BPS statement on racial injustice
The BPS stands in solidarity with all those who are feeling pain and expressing righteous anger about racial injustice and recommit to valuing diversity and fighting inequity.
02 June 2020
The current coronavirus pandemic has caused many of us fear, direct suffering, inconvenience and/or loss of income.
However, this pandemic did not affect us all equally. It arrived in a society beset with systemic racism, inequity and oppression of minority and marginalised groups and only magnified this further.
People from Black and minority ethnic groups were more likely to be in jobs that had the greatest exposure to risk of infection, more likely to have been in poorer health, in more precarious employment and suffered more serious consequences including death.
Figures by Public Health England show the extent of this all too clearly.
The overall mortality rate from Coronavirus was approximately four times higher for Black men than white men and three times higher for Black women than white women.
People of Asian origin have also had to bear an addition burden of public stigma and racism specifically related to the Coronavirus.
The measures for managing Coronavirus have involved increased restrictions imposed by Government which police officers have been asked to manage.

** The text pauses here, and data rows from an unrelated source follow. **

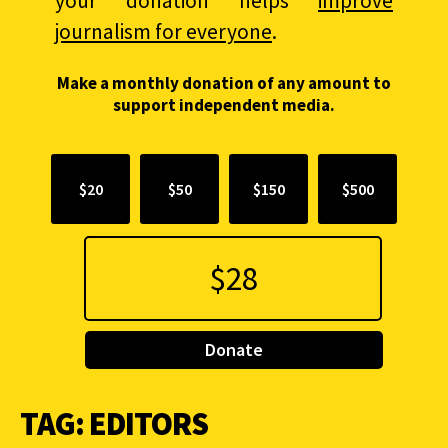
your donation helps
improve
journalism for everyone
.
Make a monthly donation of any amount to
support independent media.
$20
$50
$150
$500
Donate
TAG:
EDITORS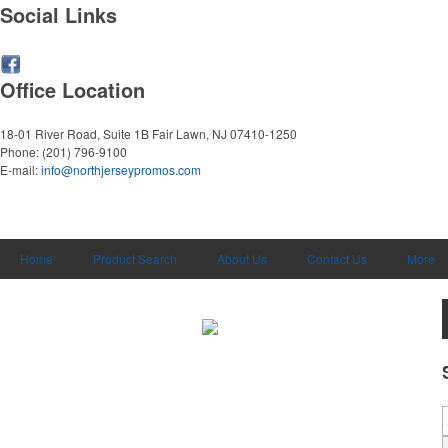
Social Links
Office Location
18-01 River Road, Suite 1B
Fair Lawn, NJ 07410-1250
Phone:
(201) 796-9100
E-mail:
info@northjerseypromos.com
Home
Product Search
About Us
Contact Us
More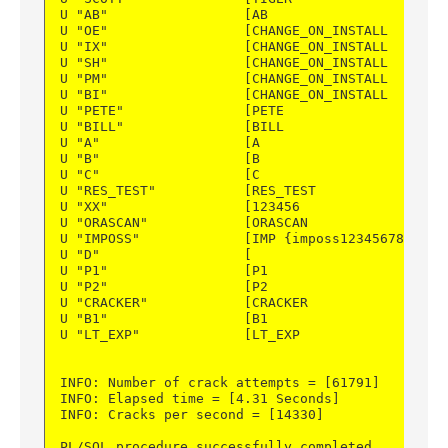
U "AB"                 [AB                  ] PU
U "OE"                 [CHANGE_ON_INSTALL   ] DE
U "IX"                 [CHANGE_ON_INSTALL   ] DE
U "SH"                 [CHANGE_ON_INSTALL   ] DE
U "PM"                 [CHANGE_ON_INSTALL   ] DE
U "BI"                 [CHANGE_ON_INSTALL   ] DE
U "PETE"               [PETE                ] DE
U "BILL"               [BILL                ] PU
U "A"                  [A                   ] PU
U "B"                  [B                   ] PU
U "C"                  [C                   ] PU
U "RES_TEST"           [RES_TEST            ] PU
U "XX"                 [123456              ] DI
U "ORASCAN"            [ORASCAN             ] PU
U "IMPOSS"             [IMP {imposs123456789] IM
U "D"                  [                    ] --
U "P1"                 [P1                  ] PU
U "P2"                 [P2                  ] PU
U "CRACKER"            [CRACKER             ] PU
U "B1"                 [B1                  ] PU
U "LT_EXP"             [LT_EXP              ] PU
INFO: Number of crack attempts = [61791]
INFO: Elapsed time = [4.31 Seconds]
INFO: Cracks per second = [14330]
PL/SQL procedure successfully completed.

People from minority and marginalized groups, particularly Black men, were already affected disproportionately by implicit racial bias and institutional racism both. This has been a particular issue in some parts of the USA and work by many US psychologists has helped to address this, but it is by no means an exclusively American problem.
Witnessing the heinous killing of George Floyd in Minneapolis has been traumatic for many but particularly for those in the Black community as it has served to bring all of these underlying systemic inequities to the fore and combined it with the helplessness of watching a video clip again and again, with the vain hope that the outcome might be somehow different.
Whilst it happened on another continent, many have felt it could have been them, or their brother or father. It is not hard to understand the rage that results from this sense of injustice and disempowerment. If we had not been in a lockdown, I would have had no hesitation in joining protesters at the weekend myself.
The British Psychological Society does not exist in a vacuum, the inequities in society play out in our profession and discipline in many ways which we must acknowledge and address. However, the profession and discipline of psychology also has the power to help highlight and tackle many of the factors underlying racism and other forms of inequity and oppression.
In the words of Ibram X. Kendi, "The opposite of racism isn't "not racist" it is anti-racist".
We are striving, through the work of the diversity and inclusion taskforce and other initiatives to build the BPS into an anti-racist and "inclusionist" organisation at every level. We are not there yet and we gratefully accept all the support that those in marginalised and oppressed groups are able to provide, whilst recognising that these problems are not of their making nor their responsibility to solve.
The BPS stands in solidarity with all those who are feeling pain and expressing righteous anger about racial injustice and recommit to valuing diversity and fighting inequity.
- David Murphy, president of the British Psychological Society
Dr Deborah Husbands, senior lecturer and co-chair of BME Network at University of Westminster, member of the BPS diversity and inclusion taskforce, said:
"As a psychologist and member of the taskforce, but more specifically as a Black woman and mother of three young Black men, I believe there has never been a more appropriate time for the BPS to actively address issues of inequality across all social characteristics.
Without positive action, we risk living in a world that has potential to rob people of their dignity and sense of agency.
I want the work that we do in the society to increase opportunities for us all to experience the kind of compassion that seeds increased respect for humanity."